Native Hawaiian Missionaries, Indigenous Explorers of the Pacific

Saturday, January 9, 2016: 12:10 PM
Room 309/310 (Hilton Atlanta)
Joshua Reid, University of Washington Seattle
Western societies have mistakenly presumed that exploration is one of the defining characteristics of “civilization” and that it marks them as being superior to those they “discover.” However, this perspective obscures the fact that indigenous peoples engaged in exploration for their own reasons. During the second half of the nineteenth century, thirty-eight Native Hawaiians went abroad – sometimes for decades – to establish Protestant missions throughout the Pacific, often on islands and among indigenous communities that white missionaries deemed as too dangerous. Drawing from letters and reports written home, newspaper articles they wrote while abroad, and records left by others who tracked their mission work, this paper will examine the experiences of several Native Hawaiian missionaries in the Marquesas, Marshall, Gilbert, and Caroline Islands.

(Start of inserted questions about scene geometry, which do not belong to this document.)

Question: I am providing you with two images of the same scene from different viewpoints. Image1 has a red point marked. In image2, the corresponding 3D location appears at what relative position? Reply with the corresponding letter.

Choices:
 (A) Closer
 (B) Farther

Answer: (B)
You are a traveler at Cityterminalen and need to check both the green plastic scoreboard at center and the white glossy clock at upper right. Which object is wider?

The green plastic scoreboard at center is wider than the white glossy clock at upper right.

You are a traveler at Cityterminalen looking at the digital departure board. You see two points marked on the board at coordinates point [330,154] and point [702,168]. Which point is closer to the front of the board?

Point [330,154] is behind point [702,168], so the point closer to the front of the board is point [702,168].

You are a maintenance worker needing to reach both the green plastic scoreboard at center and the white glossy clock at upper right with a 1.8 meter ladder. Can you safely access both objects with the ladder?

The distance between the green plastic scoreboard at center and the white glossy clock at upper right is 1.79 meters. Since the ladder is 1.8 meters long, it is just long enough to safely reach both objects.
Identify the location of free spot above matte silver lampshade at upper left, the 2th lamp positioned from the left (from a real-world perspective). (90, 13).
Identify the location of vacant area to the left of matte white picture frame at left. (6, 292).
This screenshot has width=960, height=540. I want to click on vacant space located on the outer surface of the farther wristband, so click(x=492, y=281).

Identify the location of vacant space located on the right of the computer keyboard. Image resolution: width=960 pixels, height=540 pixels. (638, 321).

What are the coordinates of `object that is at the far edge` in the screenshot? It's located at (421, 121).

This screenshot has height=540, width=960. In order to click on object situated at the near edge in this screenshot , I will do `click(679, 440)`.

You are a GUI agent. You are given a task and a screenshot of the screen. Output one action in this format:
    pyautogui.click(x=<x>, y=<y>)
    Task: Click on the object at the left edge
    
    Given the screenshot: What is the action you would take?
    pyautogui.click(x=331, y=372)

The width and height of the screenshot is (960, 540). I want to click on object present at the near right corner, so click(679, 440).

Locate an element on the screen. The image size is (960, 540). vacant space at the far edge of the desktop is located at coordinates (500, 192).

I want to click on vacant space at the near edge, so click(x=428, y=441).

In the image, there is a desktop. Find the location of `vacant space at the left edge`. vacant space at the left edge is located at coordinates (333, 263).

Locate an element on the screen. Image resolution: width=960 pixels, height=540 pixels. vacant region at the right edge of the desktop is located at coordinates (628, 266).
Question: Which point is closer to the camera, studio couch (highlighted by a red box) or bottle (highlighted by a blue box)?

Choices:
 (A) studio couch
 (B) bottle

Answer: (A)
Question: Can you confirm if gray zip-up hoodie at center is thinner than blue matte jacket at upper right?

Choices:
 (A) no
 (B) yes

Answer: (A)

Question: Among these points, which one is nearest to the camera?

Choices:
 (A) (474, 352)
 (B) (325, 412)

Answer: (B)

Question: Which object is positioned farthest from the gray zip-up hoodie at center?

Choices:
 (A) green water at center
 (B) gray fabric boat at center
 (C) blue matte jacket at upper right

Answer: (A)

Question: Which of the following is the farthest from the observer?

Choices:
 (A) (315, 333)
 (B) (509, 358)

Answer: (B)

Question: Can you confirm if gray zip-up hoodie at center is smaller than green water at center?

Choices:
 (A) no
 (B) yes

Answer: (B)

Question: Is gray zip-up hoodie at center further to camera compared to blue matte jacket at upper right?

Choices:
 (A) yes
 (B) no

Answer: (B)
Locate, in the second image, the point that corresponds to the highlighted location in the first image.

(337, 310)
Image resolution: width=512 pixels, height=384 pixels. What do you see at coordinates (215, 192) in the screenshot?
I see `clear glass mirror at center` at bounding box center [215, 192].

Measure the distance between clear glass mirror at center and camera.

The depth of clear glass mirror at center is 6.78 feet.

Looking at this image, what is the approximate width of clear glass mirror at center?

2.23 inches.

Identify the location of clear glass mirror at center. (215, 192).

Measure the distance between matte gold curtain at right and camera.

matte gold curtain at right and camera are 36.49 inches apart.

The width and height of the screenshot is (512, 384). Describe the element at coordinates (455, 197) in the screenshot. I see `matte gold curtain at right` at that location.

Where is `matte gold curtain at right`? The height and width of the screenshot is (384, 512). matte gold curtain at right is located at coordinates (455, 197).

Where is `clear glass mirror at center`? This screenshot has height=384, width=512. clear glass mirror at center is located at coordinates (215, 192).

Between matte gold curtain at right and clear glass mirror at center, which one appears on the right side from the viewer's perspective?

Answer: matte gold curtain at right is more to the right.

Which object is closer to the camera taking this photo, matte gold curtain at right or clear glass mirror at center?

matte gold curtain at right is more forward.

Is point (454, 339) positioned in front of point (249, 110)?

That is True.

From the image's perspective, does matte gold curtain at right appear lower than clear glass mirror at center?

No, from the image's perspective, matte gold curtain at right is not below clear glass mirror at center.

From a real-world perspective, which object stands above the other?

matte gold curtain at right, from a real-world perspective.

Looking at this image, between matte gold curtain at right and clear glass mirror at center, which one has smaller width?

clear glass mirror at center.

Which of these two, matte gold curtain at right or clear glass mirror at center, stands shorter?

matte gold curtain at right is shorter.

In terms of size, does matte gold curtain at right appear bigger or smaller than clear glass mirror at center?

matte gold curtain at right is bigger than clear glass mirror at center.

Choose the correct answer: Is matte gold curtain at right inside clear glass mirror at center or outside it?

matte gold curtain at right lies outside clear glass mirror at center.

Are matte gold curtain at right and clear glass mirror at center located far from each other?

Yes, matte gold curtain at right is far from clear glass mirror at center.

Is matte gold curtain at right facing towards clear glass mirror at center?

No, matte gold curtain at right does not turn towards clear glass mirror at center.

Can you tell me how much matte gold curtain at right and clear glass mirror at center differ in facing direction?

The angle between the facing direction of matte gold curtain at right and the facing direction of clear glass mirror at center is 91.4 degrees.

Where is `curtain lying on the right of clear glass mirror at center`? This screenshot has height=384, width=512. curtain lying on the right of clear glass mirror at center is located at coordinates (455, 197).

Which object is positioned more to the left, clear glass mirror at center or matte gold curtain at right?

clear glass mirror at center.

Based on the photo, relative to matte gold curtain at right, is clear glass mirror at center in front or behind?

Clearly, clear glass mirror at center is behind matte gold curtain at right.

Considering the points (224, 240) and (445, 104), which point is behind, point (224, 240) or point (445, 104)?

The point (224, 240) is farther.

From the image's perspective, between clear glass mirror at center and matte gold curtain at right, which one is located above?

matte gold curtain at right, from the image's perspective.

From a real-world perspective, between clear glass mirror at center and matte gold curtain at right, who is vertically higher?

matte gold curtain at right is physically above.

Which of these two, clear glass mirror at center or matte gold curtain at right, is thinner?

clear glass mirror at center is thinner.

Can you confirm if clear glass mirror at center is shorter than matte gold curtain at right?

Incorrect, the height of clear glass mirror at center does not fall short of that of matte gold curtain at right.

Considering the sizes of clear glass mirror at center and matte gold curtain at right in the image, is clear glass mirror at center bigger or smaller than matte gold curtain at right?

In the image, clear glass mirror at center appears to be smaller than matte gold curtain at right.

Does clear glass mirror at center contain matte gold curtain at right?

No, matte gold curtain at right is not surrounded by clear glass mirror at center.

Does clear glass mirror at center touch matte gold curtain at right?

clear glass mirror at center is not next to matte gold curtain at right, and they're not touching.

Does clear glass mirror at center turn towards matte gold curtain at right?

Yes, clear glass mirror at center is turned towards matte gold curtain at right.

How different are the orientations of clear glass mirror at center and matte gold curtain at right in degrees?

These sources demonstrate the ways these missionaries acted as explorers by documenting discoveries in places new to their people. Rather than simply illustrating yet another example of indigenous agency, this paper seeks to understand these actors in their historical specificity and on their terms. The ways the indigenous missionaries viewed new spaces and other Native peoples suggests that their perspectives reflected and influenced the Kingdom of Hawai‘i’s sense of political place amid other nations in the late nineteenth century.